Omoro’s face showed not a flicker of expression. A long moment passed before he spoke. “For a boy to travel is good,” he said—and Kunta knew that his father was at least not going to say no absolutely. In some way, Kunta could feel his father’s trust in him, but also his concern, which he knew Omoro didn’t want to express any more strongly than he had to. “It has been rains since I’ve had any travel in that area. I seem not to remember that trail’s route very well,” said Omoro, as casually as if they were merely discussing the weather. Kunta knew that his father—whom Kunta had never known to forget anything—was trying to find out if he knew the route to the gold-hunting place.
Dropping onto his knees in the dust, Kunta drew the trail with a stick as if he had known it for years. He drew circles to show the villages that were both near the trail and at some distance from it along the way. Omoro got down onto his knees as well, and when Kunta had finished drawing the trail, said, “I would go so as to pass close by the most villages. It will take a little longer, but it will be the safest.”
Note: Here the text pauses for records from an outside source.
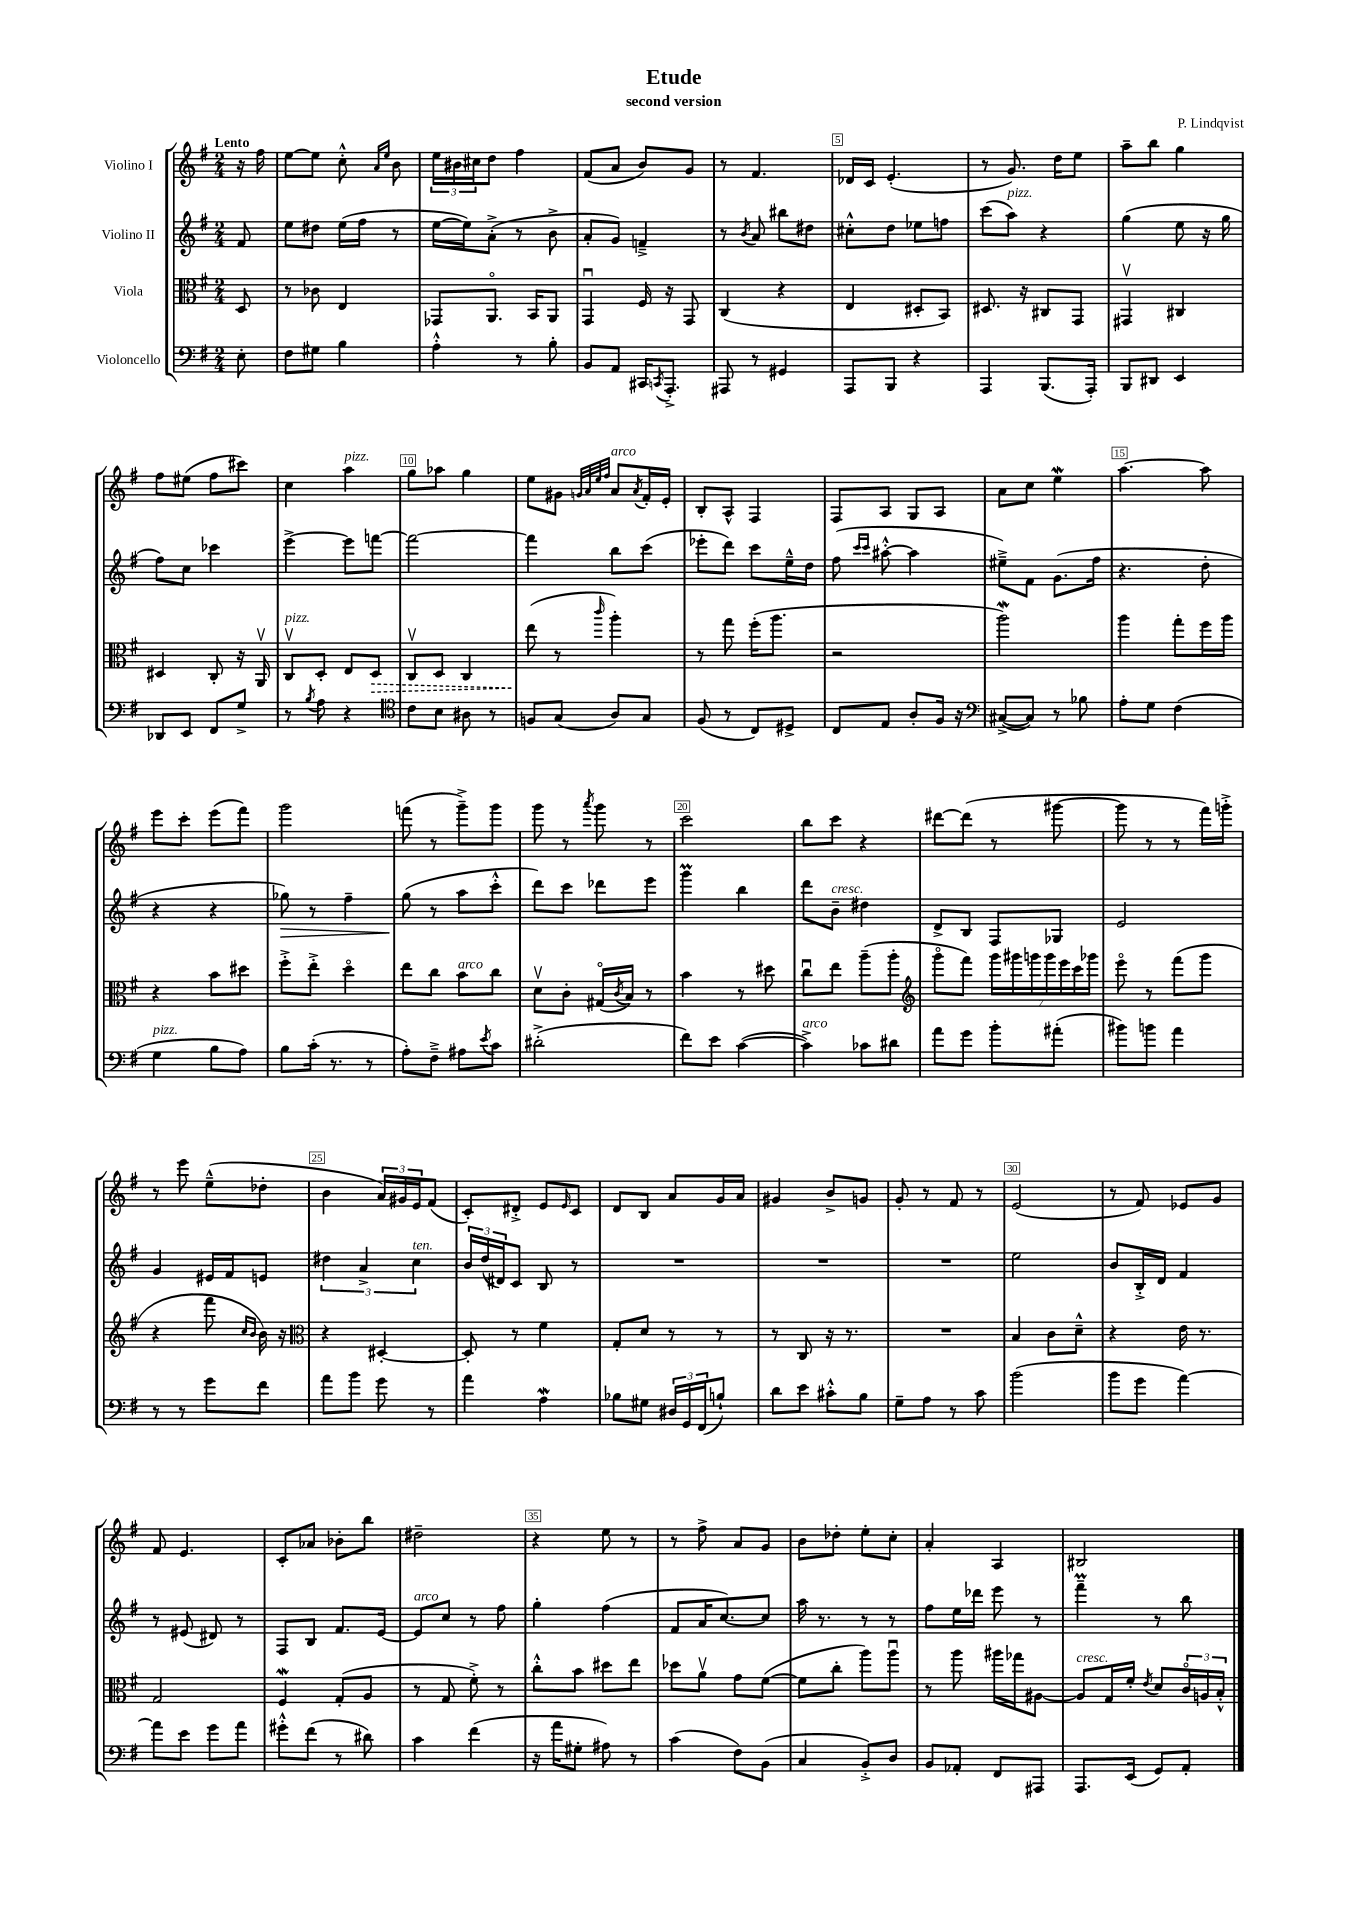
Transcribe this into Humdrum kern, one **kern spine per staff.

**kern	**kern	**dynam	**kern	**dynam	**kern
*part4	*part3	*part3	*part2	*part2	*part1
*staff4	*staff3	*staff3	*staff2	*staff2	*staff1
*I"Violoncello	*I"Viola	*	*I"Violino II	*	*I"Violino I
*clefF4	*clefC3	*	*clefG2	*	*clefG2
*k[f#]	*k[f#]	*	*k[f#]	*	*k[f#]
*M2/4	*M2/4	*	*M2/4	*	*M2/4
=	=	=	=	=	=
!	!	!	!	!	!LO:TX:a:B:t=Lento
8E'\	8D/	.	8f#/	.	16r
.	.	.	.	.	16ff#\
=1	=1	=1	=1	=1	=1
8F#\L	8r	.	8ee\L	.	[8ee\L
8G#X\J	8c-X\	.	8dd#X\J	.	8ee\J]
4B\	4E/	.	(16ee\LL	.	8cc'^^\
.	.	.	16ff#\JJ	.	.
.	.	.	.	.	16qqa/LL
.	.	.	.	.	16qqee/JJ
.	.	.	8r	.	8b\
=2	=2	=2	=2	=2	=2
4A'^^\	8GG-X/L	.	[16ee\LL	.	24ee\LL
.	.	.	.	.	24b#X\
.	.	.	16ee\J])	.	.
.	.	.	.	.	24cc#X\J
.	8.AA/J	.	(8a'^\J	.	8dd\J
8r	.	.	8r	.	4ff#\
.	16BB/KL	.	.	.	.
8B'\	8AA/J	.	8b^\	.	.
=3	=3	=3	=3	=3	=3
8BB/L	4GGu/	.	8a'/L	.	(8f#/L
8AA/J	.	.	8g/J)	.	8a/J
16CC#X/KL	16F#/	.	4fn~^/	.	8b/L)
8qCCn/	.	.	.	.	.
8.AAA'^/J	16r	.	.	.	.
.	8GG/	.	.	.	8g/J
=4	=4	=4	=4	=4	=4
8AAA#X/	(4C/	.	8r	.	8r
.	.	.	8qb/	.	.
8r	.	.	8a/	.	4.f#/
4GG#X/	4r	.	8bb#X\L	.	.
.	.	.	8dd#X\J	.	.
=5	=5	=5	=5	=5	=5
8AAA/L	4E/	.	8cc#X'^^\L	.	16d-X/LL
.	.	.	.	.	16c/JJ
8BBB/J	.	.	8dd\J	.	(4.e'/
4r	8D#X'/L	.	8ee-X\L	.	.
.	8BB/J)	.	8ffn\J	.	.
=6	=6	=6	=6	=6	=6
4AAA/	8.D#X/	.	(8ccc\L	.	8r
!	!	!	!LO:TX:a:i:t=pizz.	!	!
.	.	.	8aa\J)	.	8.g/)
.	16r	.	.	.	.
(8.BBB/L	8C#X/L	.	4r	.	.
.	.	.	.	.	16dd\KL
.	8GG/J	.	.	.	8ee\J
16AAA'/Jk)	.	.	.	.	.
=7	=7	=7	=7	=7	=7
8BBB/L	4GG#Xv/	.	(4gg\	.	8aa~\L
8DD#X/J	.	.	.	.	8bb\J
4EE/	4C#X/	.	8ee\	.	4gg\
.	.	.	16r	.	.
.	.	.	16gg\	.	.
!!LO:LB:g=z
=8	=8	=8	=8	=8	=8
8DD-X/L	4D#X/	.	8ff#\L)	.	8ff#\L
8EE/J	.	.	8cc\J	.	(8ee#X\J
8FF#/L	8C'/	.	4ccc-X\	.	8ff#\L
8G^/J	16r	.	.	.	8ccc#X\J)
.	16AAv/	.	.	.	.
=9	=9	=9	=9	=9	=9
!	!LO:TX:a:i:t=pizz.	!	!	!	!
8r	8Cv/L	.	[4eee^\	.	4cc\
8qB/	.	.	.	.	.
8A\	8D'/J	.	.	.	.
!	!	!	!	!	!LO:TX:a:i:t=pizz.
4r	8E/L	.	8eee\L]	.	4aa\
!	!	!LO:HP:b	!	!	!
.	8D/J	>	[8fffn\J	.	.
=10	=10	=10	=10	=10	=10
*clefC4	*	*	*	*	*
8c\L	8Cv/L	.	2fff\_	.	8gg\L
8B\J	8D/J	.	.	.	8aa-X\J
8A#X\	4C/	.	.	.	4gg\
8r	.	.	.	.	.
=11	=11	=11	=11	=11	=11
8Fn/L	(8ee\	.	4fff\]	.	8ee\L
(8G/J	8r	]	.	.	8g#X\J
.	.	.	.	.	32qqgn/LLL
.	.	.	.	.	32qqa/
.	.	.	.	.	32qqee/
.	16qqccc/	.	.	.	32qqff#/JJJ
!	!	!	!	!	!LO:TX:a:i:t=arco
8A/L)	4aa'\)	.	8bb\L	.	8a/L
.	.	.	.	.	8qa/
8G/J	.	.	(8ccc\J	.	16f#'/L
.	.	.	.	.	16e'/JJ
=12	=12	=12	=12	=12	=12
(8F#/	8r	.	8eee-X'\L	.	8B'/L
8r	8gg\	.	8ddd\J)	.	8A^^/J
8C/L)	(16ff#'\KL	.	8ccc\L	.	4F#/
.	8.aa\J	.	.	.	.
8D#X^/J	.	.	16ee~^^\L	.	.
.	.	.	16dd\JJ	.	.
=13	=13	=13	=13	=13	=13
8C/L	2r	.	(8ff#\	.	8F#/L
.	.	.	16qqccc/LL	.	.
.	.	.	16qqccc/JJ	.	.
8E/J	.	.	[8aa#X'^^\	.	8A/J
8A'/L	.	.	4aa#\]	.	8G/L
16F#/Jk	.	.	.	.	8A/J
16r	.	.	.	.	.
=14	=14	=14	=14	=14	=14
*clefF4	*	*	*	*	*
([8C#X^/L	2aaW\)	.	8ee#X~^\L)	.	8a\L
8C#/J])	.	.	8f#\J	.	8cc\J
8r	.	.	(8.g\L	.	4eeW\
8B-X\	.	.	.	.	.
.	.	.	16ff#\Jk	.	.
=15	=15	=15	=15	=15	=15
8A'\L	4aa\	.	4.r	.	[4.aa\
8G\J	.	.	.	.	.
(4F#\	8gg'\L	.	.	.	.
.	16ff#\L	.	8dd'\	.	8aa\]
.	16aa\JJ	.	.	.	.
!!LO:LB:g=z
=16	=16	=16	=16	=16	=16
!LO:TX:a:i:t=pizz.	!	!	!	!	!
4G\	4r	.	4r	.	8eee\L
.	.	.	.	.	8ccc'\J
8B\L	8b\L	.	4r	.	(8eee\L
8A\J)	8dd#X\J	.	.	.	8fff#\J)
=17	=17	=17	=17	=17	=17
!	!	!	!	!LO:HP:b	!
8B\L	8ff#'^\L	.	8gg-X\)	>	2ggg\
(16c'\Jk	8ee'^\J	.	8r	.	.
8.r	.	.	.	.	.
.	4dd\	.	4ff#~\	.	.
8r	.	.	.	.	.
=18	=18	=18	=18	=18	=18
8A'\L)	8ee\L	.	(8gg\	.	(8fffn\
8F#~^\J	8cc\J	.	8r	]	8r
!	!LO:TX:a:i:t=arco	!	!	!	!
8A#X\L	8b\L	.	8aa\L	.	8ggg~^\L)
8qe/	.	.	.	.	.
8c\J	8cc\J	.	8ccc'^^\J	.	8ggg\J
=19	=19	=19	=19	=19	=19
(2d#X'^\	8dv\L	.	8ddd\L)	.	8ggg\
.	8c'\J	.	8ccc\J	.	8r
.	.	.	.	.	8qaaa/
.	(16G#X/LL	.	8ddd-X\L	.	8ggg\
.	8qc/	.	.	.	.
.	16B/JJ)	.	.	.	.
.	8r	.	8eee\J	.	8r
=20	=20	=20	=20	=20	=20
8f#\L)	4b\	.	4gggM\	.	2ccc\
8e\J	.	.	.	.	.
([4c\	8r	.	4bb\	.	.
.	8dd#X\	.	.	.	.
=21	=21	=21	=21	=21	=21
!LO:TX:a:i:t=arco	!	!	!	!	!
4c^\])	8ccu\L	.	8ddd\L	.	8bb\L
!	!	!	!LO:TX:a:i:t=cresc.	!	!
.	8ee\J	.	8b~\J	.	8ccc\J
8c-X\L	(8aa~\L	.	4dd#X\	.	4r
8d#X\J	8aa'\J	.	.	.	.
=22	=22	=22	=22	=22	=22
*	*clefG2	*	*	*	*
8a\L	8ggg\L	.	8d^/L	.	[8ddd#X\L
8g\J	8fff#\J)	.	8B/J	.	(8ddd#\J]
8b'\L	28ggg\LL	.	8F#/L	.	8r
.	28ggg#X\	.	.	.	.
.	28gggn\	.	.	.	.
.	28ggg\	.	.	.	.
(8a#X'\J	.	.	8G-X/J	.	[8ggg#X\
.	28eee\	.	.	.	.
.	28ccc\	.	.	.	.
.	28ggg-X\JJ	.	.	.	.
=23	=23	=23	=23	=23	=23
8b#X\L)	8eee\	.	2e/	.	8ggg#\]
8bn\J	8r	.	.	.	8r
4a\	(8fff#\L	.	.	.	8r
.	8ggg\J	.	.	.	16fff#\LL)
.	.	.	.	.	16gggn'^\JJ
!!LO:LB:g=z
=24	=24	=24	=24	=24	=24
8r	4r	.	4g/	.	8r
8r	.	.	.	.	8eee\
8g\L	8fff#\	.	16e#X/LL	.	(8ee~^^\L
.	.	.	16f#/J	.	.
.	16qqcc/LL	.	.	.	.
.	16qqb/JJ	.	.	.	.
8f#\J	16b\)	.	8en/J	.	8dd-X'\J
.	16r	.	.	.	.
=25	=25	=25	=25	=25	=25
*	*clefC3	*	*	*	*
8a\L	4r	.	6dd#X\	.	4b\
8b\J	.	.	.	.	.
.	.	.	6a^/	.	.
8g\	[4D#X'/	.	.	.	24a/LL)
.	.	.	.	.	24g#X/
!	!	!	!LO:TX:a:i:t=ten.	!	!
.	.	.	6cc\	.	24e/J
8r	.	.	.	.	(8f#/J
=26	=26	=26	=26	=26	=26
4a\	8D#'/]	.	24b/LL	.	8c'/L)
.	.	.	(24dd/	.	.
.	.	.	24d#X/J)	.	.
.	8r	.	8c/J	.	8d#X'^/J
4AW\	4f#\	.	8B/	.	8e/L
.	.	.	.	.	16qqe/
.	.	.	8r	.	8c/J
=27	=27	=27	=27	=27	=27
8B-X\L	8G'/L	.	2r	.	8d/L
8G#X\J	8d/J	.	.	.	8B/J
24D#X/LL	8r	.	.	.	8a/L
24GG/	.	.	.	.	.
(24FF#/J	.	.	.	.	.
8Bn`/J)	8r	.	.	.	16g/L
.	.	.	.	.	16a/JJ
=28	=28	=28	=28	=28	=28
8d\L	8r	.	2r	.	4g#X/
8e\J	8C/	.	.	.	.
8c#X'^^\L	16r	.	.	.	8b^/L
.	8.r	.	.	.	.
8B\J	.	.	.	.	8gn/J
=29	=29	=29	=29	=29	=29
8G~\L	2r	.	2r	.	8g'/
8A\J	.	.	.	.	8r
8r	.	.	.	.	8f#/
8c\	.	.	.	.	8r
=30	=30	=30	=30	=30	=30
(2b\	4B/	.	2ee\	.	(2e/
.	8c\L	.	.	.	.
.	8d~^^\J	.	.	.	.
=31	=31	=31	=31	=31	=31
8b\L	4r	.	8b/L	.	8r
8g\J	.	.	16B'^/L	.	8f#/)
.	.	.	16d/JJ	.	.
[4a\)	16e\	.	4f#/	.	8e-X/L
.	8.r	.	.	.	.
.	.	.	.	.	8g/J
!!LO:LB:g=z
=32	=32	=32	=32	=32	=32
8a\L]	2G/	.	8r	.	8f#/
8e\J	.	.	(8e#X/	.	4.e/
8g\L	.	.	8d#X/)	.	.
8a\J	.	.	8r	.	.
=33	=33	=33	=33	=33	=33
8g#X'^^\L	4F#W/	.	8F#/L	.	8c'/L
(8f#\J	.	.	8B/J	.	8a-X/J
8r	(8G'/L	.	8.f#/L	.	8b-X'\L
8d#X\)	8A/J	.	.	.	8bb\J
.	.	.	[16e/Jk	.	.
=34	=34	=34	=34	=34	=34
!	!	!	!LO:TX:a:i:t=arco	!	!
4c\	8r	.	8e/L]	.	2dd#X~\
.	8G/	.	8cc/J	.	.
(4f#\	8f#'^\)	.	8r	.	.
.	8r	.	8ff#\	.	.
=35	=35	=35	=35	=35	=35
16r	8cc'^^\L	.	4gg'\	.	4r
16a\KL	.	.	.	.	.
8G#X'\J	8b\J	.	.	.	.
8A#X\)	8dd#X\L	.	(4ff#\	.	8ee\
8r	8ee\J	.	.	.	8r
=36	=36	=36	=36	=36	=36
(4c\	8dd-X\L	.	8f#/L	.	8r
.	8av\J	.	16a/K	.	8ff#^\
.	.	.	[8.cc/)	.	.
8F#\L)	8g\L	.	.	.	8a/L
(8BB\J	([8f#\J	.	8cc/J]	.	8g/J
=37	=37	=37	=37	=37	=37
4C/	8f#\L]	.	16aa\	.	8b\L
.	.	.	8.r	.	.
.	8cc'\J	.	.	.	8dd-X'\J
8BB'^/L)	8aa\L)	.	8r	.	8ee'\L
8D/J	8aau\J	.	8r	.	8cc'\J
=38	=38	=38	=38	=38	=38
8BB/L	8r	.	8ff#\L	.	4a'/
8AA-X'/J	8aa\	.	16ee\L	.	.
.	.	.	16ddd-X\JJ	.	.
8FF#/L	16aa#X\LL	.	8eee\	.	4A/
.	16gg-X\J	.	.	.	.
8AAA#X/J	[8A#X\J	.	8r	.	.
=39	=39	=39	=39	=39	=39
!	!LO:TX:a:i:t=cresc.	!	!	!	!
8.AAA/L	8A#/L]	.	4fff#m~\	.	2B#X/
.	16G/L	.	.	.	.
(16EE/Jk	16f#'/JJ	.	.	.	.
.	8qe/	.	.	.	.
8GG/L)	8d/L	.	8r	.	.
8AA'/J	24c/L	.	8bb\	.	.
.	24An/	.	.	.	.
.	24B'^^/JJ	.	.	.	.
==	==	==	==	==	==
*-	*-	*-	*-	*-	*-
Kunta nodded, hoping that he appeared more confident than he suddenly felt. The thought hit him that though the three friends he had met, traveling together, could catch each other’s mistakes—if they made any—he, traveling with a younger brother for whom he would be responsible, would have no one to help if something went wrong.
Then Kunta saw Omoro’s finger circling the last third of the trail. “In this area, few speak Mandinka,” Omoro said. Kunta remembered the lessons of his manhood training and looked into his father’s eyes. “The sun and the stars will tell me the way,” he said.